It all started when I was a small boy. I cannot pinpoint the exact moment, but it had certainly taken root by the time I was six years of age. The ‘it’ in question was a fascination with windscreen wipers, an obsession which continues to this day, I’m slightly embarrassed to admit. The more unusual the wiper arrangement, sweep pattern, or lack of synchronicity, the better.
The dullest of all arrangements is one of the most common found. It was to be found on our Ford Cortina Mk1, Mk2, Mk3, Escort and Fiesta; two bottom spindle mount wipers, cranked to the parallel with the lower edge of the screen, parking to the nearside with a perfectly even synchronised sweep to just beyond the vertical, a sweep of some 100 degrees or so. The vertically mirrored arrangement, bottom spindles but parking to the offside, as found on home market Morris Marinas, comes a close second in dullness, but it at least leaves the driver with an unswept top offside corner of screen to contemplate.
Big Farinas and 1980s Saabs offer a slightly more hypnotic wiper experience, with each bottom spindle wiper sweeping a different degree of arc. However, they are perfectly synchronised, detracting from an otherwise valiant attempt at making screen cleaning interesting.
Then we come to 1950s to 60s Jaguars and the like and their synchronised sweep from an offside park position. Although both wipers are mounted symmetrically at the bottom of the screen, their ‘dance’ from dedicated park position to operating arc is a delight, as is the opposite ‘park dance’, where the wipers stop mid-arc and return to their resting position, nestling close to the bottom of the nearside of the screen.

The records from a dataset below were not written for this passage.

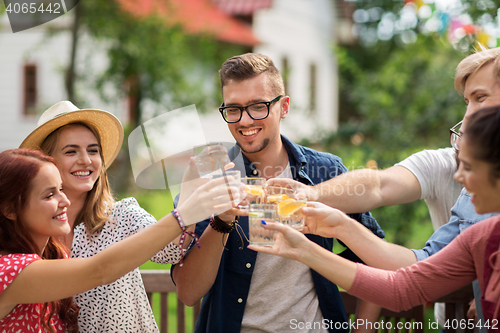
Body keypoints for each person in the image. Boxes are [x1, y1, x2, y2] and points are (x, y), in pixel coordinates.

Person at [269, 46, 500, 326]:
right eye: (467, 101)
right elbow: (406, 284)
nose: (459, 177)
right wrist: (332, 225)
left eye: (480, 98)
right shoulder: (478, 227)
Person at [171, 53, 385, 333]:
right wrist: (221, 221)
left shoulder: (326, 171)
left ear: (283, 107)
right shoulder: (208, 177)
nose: (244, 121)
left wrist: (363, 329)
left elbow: (374, 252)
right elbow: (188, 293)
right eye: (233, 109)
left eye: (258, 106)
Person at [0, 148, 239, 332]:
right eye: (49, 195)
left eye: (61, 189)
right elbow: (101, 269)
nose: (64, 200)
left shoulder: (53, 253)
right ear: (9, 209)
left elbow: (167, 251)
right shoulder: (9, 270)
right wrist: (184, 214)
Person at [18, 101, 205, 331]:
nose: (86, 160)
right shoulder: (33, 232)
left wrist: (190, 199)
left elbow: (170, 250)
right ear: (47, 162)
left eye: (93, 150)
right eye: (71, 151)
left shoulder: (122, 215)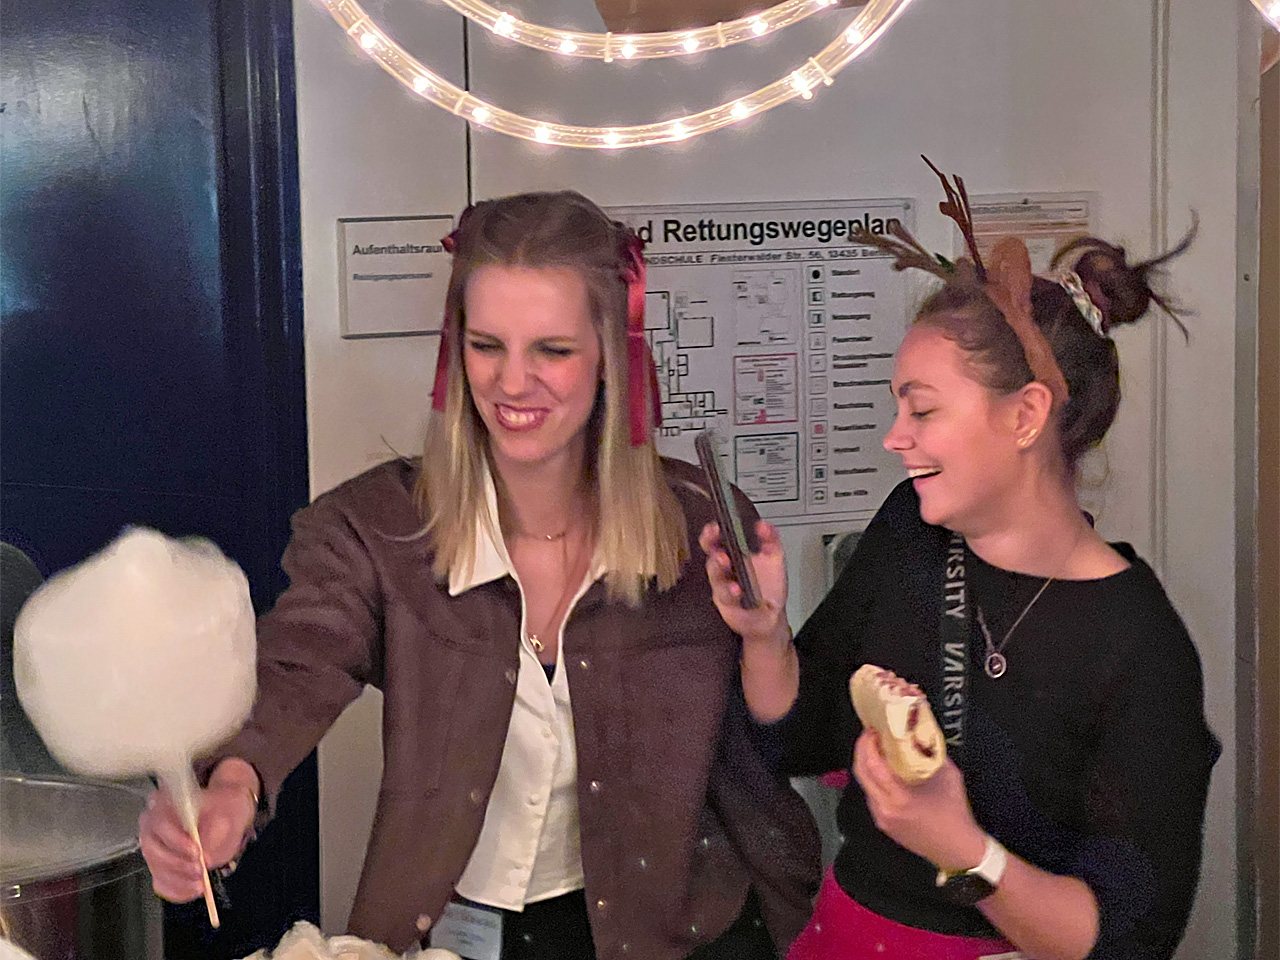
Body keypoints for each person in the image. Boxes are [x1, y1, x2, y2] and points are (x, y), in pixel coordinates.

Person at [138, 190, 820, 960]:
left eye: (552, 351)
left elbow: (780, 737)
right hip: (463, 940)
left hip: (683, 933)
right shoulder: (378, 527)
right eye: (487, 345)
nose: (513, 383)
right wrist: (233, 782)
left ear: (610, 355)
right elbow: (298, 665)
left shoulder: (698, 525)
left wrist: (766, 636)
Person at [703, 161, 1219, 960]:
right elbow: (802, 738)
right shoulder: (911, 531)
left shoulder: (1139, 644)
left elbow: (1127, 937)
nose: (895, 437)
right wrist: (764, 635)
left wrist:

Of perhaps equal merit is the ‘clap hands’ formation, found on Morris Minors up until 1963/4. The overlapping blades version of this, as found on various 1960s Mercedes models is perhaps the most logical and ‘best’ arrangement, if one is searching for maximum sweep and minimum fuss, but it tidies things up far too much to be interesting.
Triple synchronised wiper arrangements, as found on E-Type Jaguars is a cut above the rest, giving a broadly swept, heavily curved, but shallow screen, which is a neat trick, although not confined to this model. However, we start getting down to the real interesting business of rain clearance with arrangements that feature two unsynchronised motors, top or bottom mounted, as found on numerous prewar cars with split windscreen arrangements and, of course, on Land Rovers up until later Mk2A models, at which point bthey dulled down to Minor-esque ‘clap hands’ arrangement, ending the driver distracting fun. Some such arrangements feature neat park positions, but the real joy is had when such types simply park where switched off, jauntily spoiling the symmetry of the screen, a situation made even more appealing if each arc is unevenly set, or of different degrees.
The pinnacle of wiper settings is found almost invariably on commercial vehicles, dating from the 1940s to the 1980s and features one wiper mounted centrally at the top of one screen usually although not exclusively on the driver’s side, with the other mounted centrally at the bottom of the nearside screen, supposedly offering a view of the kerb although, in my experience, offering very little visual assistance at all. Sometimes, a third wiper is included, mounted at the top of the nearside screen, proffering even more wonderful distraction for the afflicted.
1980s, single central mounted Mercedes wipers featured that delightful ‘bob’ mid-sweep, to allow the wiper to travel further across the screen, bringing more science to these humble, overlooked items. But this arrangement failed to trump the ‘top and bottom’ wipers of the bus and lorry world. And so it is that I crown the ‘top and bottom’ types, king, queen, all beyond and in between of wiper arrangements. Perhaps now you’ll notice what happens when it rains and wipers perform their unsung task. Whether inside a vehicle or outside, you too may find yourself up this little-navigated creek of classic car enthusiasm.